Johnston, the only woman Democrat in the race thus far, said that she has developed negotiating skills during her 23 years as an organizer and active member of the Democratic Party. She has served as executive director of Somerville's Metropolitan Area Planning Council and as a 1984 Democratic Party convention delegate for Sen. Gary W. Hart (D-Colo.).
Johnston advised voters assessing candidates for Congress to "look at what kind of experience they have working in immense mazes of bureaucracy."
The longtime Cambridge resident said she was confident that Eighth District voters "will be able to distinguish between candidates who have experience and credentials, and the candidates who are using information from polls to make commercials that manipulate voters."
At least 10 people have declared their candidacy for the democratic nomination for the seat being vacated by the retiring Speaker of the House, Thomas P. O'Neill, Jr.
Identifying herself as "a fiscal conservative and a progressive on social issues," Johnston advocated more ambitious U.S. policies on deficit reduction, low-income housing, job training programs, and arms control.
Johnston discussed a variety of ways to reduce the national deficit before the 12 people in attendance at the freshman Union. She singled out tobacco and nuclear industry subsidies as "pork barrels" which should be purged from the national budget.
A former deputy director of the Union of Concerned Scientists and the first recipient of Radcliffe College's Peace Fellowship, Johnston said that current U.S. defense policy spawns wasteful spending and is also potentially self-destructive.
"It's not strong defense to rely on weapons that risk nuclear suicide," she said. "We need to find ways for the U.S. and the Soviet Union to end this increasing escalation of the arms race."

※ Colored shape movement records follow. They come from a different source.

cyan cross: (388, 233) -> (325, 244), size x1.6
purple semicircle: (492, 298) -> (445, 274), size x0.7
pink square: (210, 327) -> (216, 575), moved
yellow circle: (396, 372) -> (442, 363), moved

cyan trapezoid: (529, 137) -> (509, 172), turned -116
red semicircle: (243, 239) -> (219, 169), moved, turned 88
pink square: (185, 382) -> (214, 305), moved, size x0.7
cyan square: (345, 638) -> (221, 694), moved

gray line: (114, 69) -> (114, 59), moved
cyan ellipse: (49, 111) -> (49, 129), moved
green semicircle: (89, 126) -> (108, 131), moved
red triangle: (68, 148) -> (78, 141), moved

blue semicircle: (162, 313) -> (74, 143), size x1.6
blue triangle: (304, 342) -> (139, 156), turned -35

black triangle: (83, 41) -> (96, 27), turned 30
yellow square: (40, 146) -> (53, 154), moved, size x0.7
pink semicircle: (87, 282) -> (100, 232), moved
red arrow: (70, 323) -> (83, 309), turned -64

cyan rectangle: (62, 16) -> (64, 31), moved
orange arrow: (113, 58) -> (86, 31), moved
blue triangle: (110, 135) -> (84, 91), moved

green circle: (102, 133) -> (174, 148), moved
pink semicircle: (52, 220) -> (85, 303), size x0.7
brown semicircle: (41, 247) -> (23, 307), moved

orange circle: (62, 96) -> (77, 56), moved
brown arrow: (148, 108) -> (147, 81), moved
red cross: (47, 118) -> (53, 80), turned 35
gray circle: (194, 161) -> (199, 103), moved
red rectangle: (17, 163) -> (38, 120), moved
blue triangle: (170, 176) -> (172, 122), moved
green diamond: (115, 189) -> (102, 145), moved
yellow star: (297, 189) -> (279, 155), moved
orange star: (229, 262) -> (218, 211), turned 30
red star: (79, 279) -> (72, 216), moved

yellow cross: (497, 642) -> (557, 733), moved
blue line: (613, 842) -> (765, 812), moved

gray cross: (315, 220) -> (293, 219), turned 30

Johnston said job-training and housing programs should be federally funded but controlled locally so that they can be most responsive to the needs of individuals in communities across the country.
Johnston said she hopes to serve on the House Appropriations Committee if elected. She said she has extensive experience building coalitions which would help her to plan "which day, which hearing" to push through her policy ideas, and how to "give them the right kind of sunshine."